In deze context waren de christelijke theologen genoodzaakt zich te verdedigen.
Zo kwam het trinitarisch vraagstuk op de agenda te staan. Hoe moest God worden gezien? Is God één of is God drie? En hoe zit dat met de eerbewijzen aan Jezus als de Zoon (Christus)? Met andere woorden wilde men het christendom behouden als monotheïstische godsdienst (Jezus zelf dacht uitgesproken monotheïstisch) en tevens vasthouden aan het goddelijk eerbewijs aan Jezus en aan de Heilige Geest dan moest onontkoombaar antwoord gegeven worden op de vragen rond de triniteit. De drie-eenheid (of triniteit) van God is daarom een belangrijk thema in het christendom.
Tot de elfde eeuw was dit onderwerp een bron van verhitte theologische debatten tussen verschillende christelijke stromingen waarbij de opvattingen van diegenen die het onderspit moesten delven als ketterijen werden beschouwd en de meningen van de overwinnaars op de concilies als dogma werden vastgelegd.
De terminologie 'drie-eenheid' wordt niet letterlijk in de Bijbel gebruikt, noch in het Oude, noch in het Nieuwe Testament, hoewel de formuleringen Vader, Zoon en Heilige Geest er wel in voorkomen.
Desalniettemin vond een late copiist (15e eeuw) het nodig nog een expliciete verwijzing toe te voegen, het comma Ioanneum. Zo geeft bijvoorbeeld de Statenvertaling 1 Johannes 5:7 en 8 als volgt weer: Want Drie zijn er, Die getuigen in den hemel, de Vader, het Woord en de Heilige Geest; en deze Drie zijn Een. En drie zijn er, die getuigen op de aarde, de Geest, en het water, en het bloed; en die drie zijn tot een.
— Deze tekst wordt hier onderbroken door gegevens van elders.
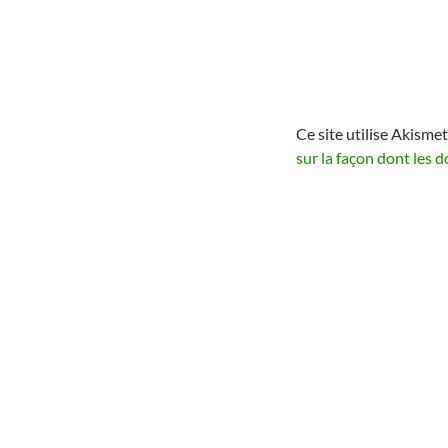
Ce site utilise Akismet
sur la façon dont les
Sinds Erasmus aantoonde dat deze passage uit de Vulgaat in die vorm in geen enkele Griekse tekst voorkwam laten de meeste vertalingen de toevoeging weg. Zo schrijft de Leidse vertaling 1 Joh 5: 7,8 als volgt: Want drie zijn de getuigen; de Geest, het water en het bloed; en die drie zijn eenstemmig.
Vanwege onder andere het letterlijke ontbreken van het woord Drie-eenheid zijn er diverse groeperingen (zoals bijvoorbeeld de Jehovah's getuigen) die het begrip van een goddelijke drie-eenheid verwerpen.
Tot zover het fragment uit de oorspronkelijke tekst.